Yo, como tantos otros de mi generación, he sido juancarlista, es decir, partidario de Juan Carlos I. Hablar aquí de que nosotros, los que habíamos vivido nuestra infancia y parte de nuestra juventud en el franquismo, nos sentíamos monárquicos es una tontería, porque, quitando a media docena de señores y señoras que fluctuaban alrededor de un conocido diario madrileño, algunos de los cuales solían ir a Portugal de vez en cuando a ver a don Juan, el padre del rey emérito, aquí nadie era monárquico, y menos la progresía, entre los que me incluía por aquellos tiempos, que veía en aquel príncipe de España, tan cercano a Franco, a una especie de fantoche que iba y venía al lado del viejo dictador.

Pero, cuando, ya Juan Carlos convertido en rey, vimos que sus planes eran democratizar España, y que los llevaba a cabo, y que toreaba a toda aquella gente de las Cortes franquistas animándolas a que se hicieran el harakiri, nuestra opinión sobre él cambió de inmediato. Pero, es más: cuando comenzamos a observar que en sus viajes al extranjero y en el trato con dignatarios de toda procedencia España ganaba puntos por doquier gracias a la magnífica representación de la Jefatura del Estado que Juan Carlos I, acompañado de la reina Sofía, ejercían siempre, una especie de orgullo español renació en nuestros cerebros.

Recuerdo una ocasión, en París, hablando con unos franceses, me comentaron que nos tenían envidia por cómo 'vestían' el cargo nuestros reyes. «Cuando veo a nuestro presidente, zafio como pocos, acompañado de la mujer, que sabe que el presidente tiene una querida y una hija con otra, y a toda su parentela, nos acordamos de lo bien que ejerce su misión representativa vuestro Jefe del Estado. Qué diferencia».

En varias ocasiones pude estar cerca del Rey, incluso una vez en Cartagena fui presentado y cambié unas cuantas frases con él. Me pareció lo que a todos les parecía: un hombre con mucha personalidad, con un algo especial que te hacía sentirte a ti muy bien por estar cerca, por poder hablar con él, que no era moco de pavo que Juan Carlos I te llamara por tu apellido, que solo había oído una vez cuando me habían presentado. Incluso cuando soltó un 'coño' por algo de lo que estábamos hablando, que lo soltó, me pareció que era una gran cosa que él, precisamente él, dijese 'coño,' como yo, un pobre pintor de pueblo.

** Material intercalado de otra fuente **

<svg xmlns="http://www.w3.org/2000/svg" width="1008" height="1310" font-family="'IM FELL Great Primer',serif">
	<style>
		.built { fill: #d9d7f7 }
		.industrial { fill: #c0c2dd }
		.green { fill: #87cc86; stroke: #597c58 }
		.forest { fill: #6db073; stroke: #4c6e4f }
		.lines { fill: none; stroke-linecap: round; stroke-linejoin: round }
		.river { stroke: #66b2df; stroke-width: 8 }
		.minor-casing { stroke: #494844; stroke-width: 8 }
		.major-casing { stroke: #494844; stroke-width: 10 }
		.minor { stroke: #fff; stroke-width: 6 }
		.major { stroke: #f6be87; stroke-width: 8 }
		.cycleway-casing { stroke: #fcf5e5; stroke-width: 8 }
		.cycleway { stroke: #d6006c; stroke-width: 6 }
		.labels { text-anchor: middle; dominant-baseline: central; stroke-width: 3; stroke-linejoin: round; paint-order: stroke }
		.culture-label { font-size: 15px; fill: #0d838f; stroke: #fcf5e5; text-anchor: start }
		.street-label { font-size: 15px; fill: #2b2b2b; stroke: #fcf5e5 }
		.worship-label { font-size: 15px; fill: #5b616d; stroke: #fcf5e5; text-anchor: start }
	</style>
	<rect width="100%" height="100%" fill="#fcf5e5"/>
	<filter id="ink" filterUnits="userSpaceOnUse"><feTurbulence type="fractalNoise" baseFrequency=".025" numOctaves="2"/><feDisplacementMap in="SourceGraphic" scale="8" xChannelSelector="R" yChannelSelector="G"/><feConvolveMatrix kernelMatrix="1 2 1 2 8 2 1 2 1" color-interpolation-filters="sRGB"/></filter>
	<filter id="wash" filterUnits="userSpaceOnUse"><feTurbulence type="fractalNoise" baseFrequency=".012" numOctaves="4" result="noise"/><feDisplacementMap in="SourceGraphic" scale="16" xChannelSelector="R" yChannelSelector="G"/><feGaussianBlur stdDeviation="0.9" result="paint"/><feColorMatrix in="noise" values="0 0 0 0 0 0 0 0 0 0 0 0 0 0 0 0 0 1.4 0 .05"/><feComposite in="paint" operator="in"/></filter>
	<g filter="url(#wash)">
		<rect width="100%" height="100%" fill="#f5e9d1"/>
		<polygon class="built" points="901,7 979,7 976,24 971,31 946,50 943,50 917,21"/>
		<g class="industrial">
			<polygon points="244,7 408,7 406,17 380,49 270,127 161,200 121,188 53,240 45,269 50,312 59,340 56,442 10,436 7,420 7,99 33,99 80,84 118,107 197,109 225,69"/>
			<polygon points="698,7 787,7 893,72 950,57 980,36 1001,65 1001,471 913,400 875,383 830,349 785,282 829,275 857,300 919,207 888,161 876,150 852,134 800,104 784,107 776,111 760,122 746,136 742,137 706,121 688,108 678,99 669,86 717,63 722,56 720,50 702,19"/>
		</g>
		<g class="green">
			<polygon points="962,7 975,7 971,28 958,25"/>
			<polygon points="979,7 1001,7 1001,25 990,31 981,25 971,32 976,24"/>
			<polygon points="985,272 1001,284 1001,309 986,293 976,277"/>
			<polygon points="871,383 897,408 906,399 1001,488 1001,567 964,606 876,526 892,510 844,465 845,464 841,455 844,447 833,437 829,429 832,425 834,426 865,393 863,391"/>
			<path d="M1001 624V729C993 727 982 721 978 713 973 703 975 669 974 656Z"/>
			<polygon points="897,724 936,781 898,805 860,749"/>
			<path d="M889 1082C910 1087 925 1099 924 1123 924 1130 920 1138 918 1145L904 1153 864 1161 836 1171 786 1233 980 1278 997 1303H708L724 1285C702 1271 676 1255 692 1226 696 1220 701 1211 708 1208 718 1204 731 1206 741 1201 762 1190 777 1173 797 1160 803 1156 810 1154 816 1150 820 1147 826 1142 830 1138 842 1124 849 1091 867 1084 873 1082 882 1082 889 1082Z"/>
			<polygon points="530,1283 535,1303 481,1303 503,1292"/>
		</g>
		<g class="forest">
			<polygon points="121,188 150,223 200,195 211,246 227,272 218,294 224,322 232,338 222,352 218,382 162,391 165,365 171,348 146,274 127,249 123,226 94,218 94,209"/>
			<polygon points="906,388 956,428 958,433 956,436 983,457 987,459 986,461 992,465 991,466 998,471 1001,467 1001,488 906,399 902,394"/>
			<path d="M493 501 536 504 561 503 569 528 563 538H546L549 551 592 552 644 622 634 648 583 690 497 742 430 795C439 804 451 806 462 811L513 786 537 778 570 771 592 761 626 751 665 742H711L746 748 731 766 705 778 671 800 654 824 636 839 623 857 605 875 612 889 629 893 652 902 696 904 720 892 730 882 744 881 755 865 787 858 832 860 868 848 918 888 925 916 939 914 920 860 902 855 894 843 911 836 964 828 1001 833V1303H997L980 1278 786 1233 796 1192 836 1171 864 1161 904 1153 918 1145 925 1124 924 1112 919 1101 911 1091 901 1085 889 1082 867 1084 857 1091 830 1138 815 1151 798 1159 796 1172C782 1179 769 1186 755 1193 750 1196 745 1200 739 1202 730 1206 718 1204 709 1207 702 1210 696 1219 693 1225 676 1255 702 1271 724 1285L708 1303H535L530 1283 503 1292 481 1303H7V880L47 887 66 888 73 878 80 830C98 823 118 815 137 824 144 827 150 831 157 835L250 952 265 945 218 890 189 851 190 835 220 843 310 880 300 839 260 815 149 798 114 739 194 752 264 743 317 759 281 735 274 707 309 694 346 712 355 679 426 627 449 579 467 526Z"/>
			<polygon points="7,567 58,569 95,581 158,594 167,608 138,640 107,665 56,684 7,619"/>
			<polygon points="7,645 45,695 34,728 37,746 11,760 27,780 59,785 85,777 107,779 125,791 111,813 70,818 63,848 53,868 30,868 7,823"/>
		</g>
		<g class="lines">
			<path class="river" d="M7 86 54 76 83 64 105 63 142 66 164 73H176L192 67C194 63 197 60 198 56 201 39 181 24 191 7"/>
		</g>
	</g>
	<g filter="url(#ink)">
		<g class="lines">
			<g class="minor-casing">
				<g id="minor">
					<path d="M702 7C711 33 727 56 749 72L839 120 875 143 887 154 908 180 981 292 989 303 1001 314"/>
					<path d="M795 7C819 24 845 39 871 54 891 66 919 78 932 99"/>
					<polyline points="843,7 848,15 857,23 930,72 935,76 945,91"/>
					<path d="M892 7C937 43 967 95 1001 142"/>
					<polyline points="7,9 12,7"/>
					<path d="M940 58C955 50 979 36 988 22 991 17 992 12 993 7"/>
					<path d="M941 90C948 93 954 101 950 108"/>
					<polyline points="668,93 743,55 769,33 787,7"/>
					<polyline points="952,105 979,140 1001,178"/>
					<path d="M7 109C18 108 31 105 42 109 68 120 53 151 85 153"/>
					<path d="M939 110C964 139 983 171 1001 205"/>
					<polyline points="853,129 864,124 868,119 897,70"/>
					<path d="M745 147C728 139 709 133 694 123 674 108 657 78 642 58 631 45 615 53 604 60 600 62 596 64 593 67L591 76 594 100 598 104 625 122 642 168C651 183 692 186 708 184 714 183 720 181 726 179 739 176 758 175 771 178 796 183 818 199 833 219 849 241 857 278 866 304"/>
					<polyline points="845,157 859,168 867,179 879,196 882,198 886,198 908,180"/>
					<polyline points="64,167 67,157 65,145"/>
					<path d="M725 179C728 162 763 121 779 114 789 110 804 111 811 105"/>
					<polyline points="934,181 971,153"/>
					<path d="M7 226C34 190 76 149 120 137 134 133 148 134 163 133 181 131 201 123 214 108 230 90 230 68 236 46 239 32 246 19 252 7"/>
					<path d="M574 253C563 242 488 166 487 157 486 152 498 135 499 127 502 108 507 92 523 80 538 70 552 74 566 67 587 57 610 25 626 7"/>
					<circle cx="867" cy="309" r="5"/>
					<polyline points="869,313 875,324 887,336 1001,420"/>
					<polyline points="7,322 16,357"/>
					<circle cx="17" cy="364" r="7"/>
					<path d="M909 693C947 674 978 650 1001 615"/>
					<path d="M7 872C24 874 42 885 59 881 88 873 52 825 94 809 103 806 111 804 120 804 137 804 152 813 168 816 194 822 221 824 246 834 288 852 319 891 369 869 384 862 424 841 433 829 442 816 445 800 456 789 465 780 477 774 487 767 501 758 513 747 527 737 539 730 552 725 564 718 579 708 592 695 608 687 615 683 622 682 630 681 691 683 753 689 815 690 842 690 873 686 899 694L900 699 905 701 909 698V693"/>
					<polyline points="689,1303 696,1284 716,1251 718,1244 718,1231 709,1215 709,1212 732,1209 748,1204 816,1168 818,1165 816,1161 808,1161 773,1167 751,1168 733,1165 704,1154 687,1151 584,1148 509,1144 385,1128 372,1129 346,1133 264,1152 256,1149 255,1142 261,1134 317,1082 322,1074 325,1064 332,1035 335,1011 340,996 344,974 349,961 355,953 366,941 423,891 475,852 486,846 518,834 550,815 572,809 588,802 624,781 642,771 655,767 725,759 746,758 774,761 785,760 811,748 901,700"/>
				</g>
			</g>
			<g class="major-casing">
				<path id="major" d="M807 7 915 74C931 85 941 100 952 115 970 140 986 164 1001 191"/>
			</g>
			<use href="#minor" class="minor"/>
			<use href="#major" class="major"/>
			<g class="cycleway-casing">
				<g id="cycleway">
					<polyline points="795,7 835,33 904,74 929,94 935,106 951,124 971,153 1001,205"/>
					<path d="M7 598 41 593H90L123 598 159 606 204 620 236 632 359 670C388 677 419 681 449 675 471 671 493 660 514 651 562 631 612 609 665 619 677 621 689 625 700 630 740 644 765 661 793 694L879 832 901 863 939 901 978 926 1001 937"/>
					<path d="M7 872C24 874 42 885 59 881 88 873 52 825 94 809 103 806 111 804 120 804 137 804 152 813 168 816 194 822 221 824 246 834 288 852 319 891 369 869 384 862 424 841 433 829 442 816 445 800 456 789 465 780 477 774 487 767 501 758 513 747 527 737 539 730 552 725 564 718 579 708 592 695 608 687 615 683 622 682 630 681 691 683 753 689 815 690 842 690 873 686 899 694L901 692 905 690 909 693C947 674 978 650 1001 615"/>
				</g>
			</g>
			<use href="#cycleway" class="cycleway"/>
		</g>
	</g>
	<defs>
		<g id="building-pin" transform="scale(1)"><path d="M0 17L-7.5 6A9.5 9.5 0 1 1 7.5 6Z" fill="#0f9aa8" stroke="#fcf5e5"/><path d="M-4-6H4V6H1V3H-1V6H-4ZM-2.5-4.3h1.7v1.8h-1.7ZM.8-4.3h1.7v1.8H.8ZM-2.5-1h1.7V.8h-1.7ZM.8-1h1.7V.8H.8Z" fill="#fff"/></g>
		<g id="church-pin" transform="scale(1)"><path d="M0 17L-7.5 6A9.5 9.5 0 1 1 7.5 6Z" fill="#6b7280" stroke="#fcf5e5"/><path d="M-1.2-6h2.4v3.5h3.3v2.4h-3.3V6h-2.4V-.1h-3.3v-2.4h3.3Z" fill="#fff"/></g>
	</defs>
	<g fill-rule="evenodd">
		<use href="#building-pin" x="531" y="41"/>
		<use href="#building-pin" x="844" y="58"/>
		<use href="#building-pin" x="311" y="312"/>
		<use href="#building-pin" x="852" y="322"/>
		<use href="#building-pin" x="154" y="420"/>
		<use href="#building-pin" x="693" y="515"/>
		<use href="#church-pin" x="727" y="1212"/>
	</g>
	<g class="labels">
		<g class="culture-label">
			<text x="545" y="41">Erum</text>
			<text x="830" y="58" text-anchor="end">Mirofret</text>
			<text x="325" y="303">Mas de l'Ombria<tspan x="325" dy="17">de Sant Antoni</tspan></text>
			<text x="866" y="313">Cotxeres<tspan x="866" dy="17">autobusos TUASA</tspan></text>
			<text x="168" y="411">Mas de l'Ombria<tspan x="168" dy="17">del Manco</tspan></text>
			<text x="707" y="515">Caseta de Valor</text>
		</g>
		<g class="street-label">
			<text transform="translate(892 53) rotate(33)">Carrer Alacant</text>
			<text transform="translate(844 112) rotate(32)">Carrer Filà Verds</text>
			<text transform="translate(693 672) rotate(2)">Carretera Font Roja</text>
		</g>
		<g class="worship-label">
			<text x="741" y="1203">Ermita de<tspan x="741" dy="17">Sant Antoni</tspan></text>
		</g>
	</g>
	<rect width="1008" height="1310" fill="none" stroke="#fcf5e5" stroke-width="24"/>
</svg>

Y ya lo definitivo fue cuando vimos su actuación el 23F. Solo los que vivimos ese día ya como adultos sabemos lo que sentimos al ver que nuestra libertad estaba otra vez en manos de unos militares rebeldes, como antaño. Y entonces apareció él en la tele, y se acabó la película de miedo que habían montado aquellos insurrectos. En aquel momento fuimos más juancarlistas que nunca. A lo largo de todo este tiempo iban surgiendo políticos buenos y políticos malos, algunos incluso ladrones de dineros, y nuestra consideración sobre ellos tuvo que ser dirigida hacia algunos, expurgando de aquí y de allá, porque el colectivo así en conjunto era poco de fiar, incluso el colectivo de la familia real pasó también a desfondar a la gente, pero ahí estaba Juan Carlos I marcando la diferencia.

Hasta que hemos llegado a lo que hemos llegado. La cosa ya se puso mal cuando lo de los elefantes o lo de darse vueltas por el mundo y por España con la querida esa. Y ya el desastre total ha venido con lo de las comisiones del AVE de sus amigos árabes, los regalos de millones de euros a la amante, y la porquería que lo ha cubierto desde la cabeza hasta los pies. Qué manera, oiga, de convertir a aquel personaje que nos creamos tantos españoles mirándolo a él, en uno como los demás, como esos que fueron poderosos y que ahora se ven en la cárcel, cuando salen al patio, o en las duchas.

Y qué cabronada le ha clavado, como un puñal, a Felipe VI, quien claramente estaba intentando hacerlo bien, y quizás consiguiéndolo.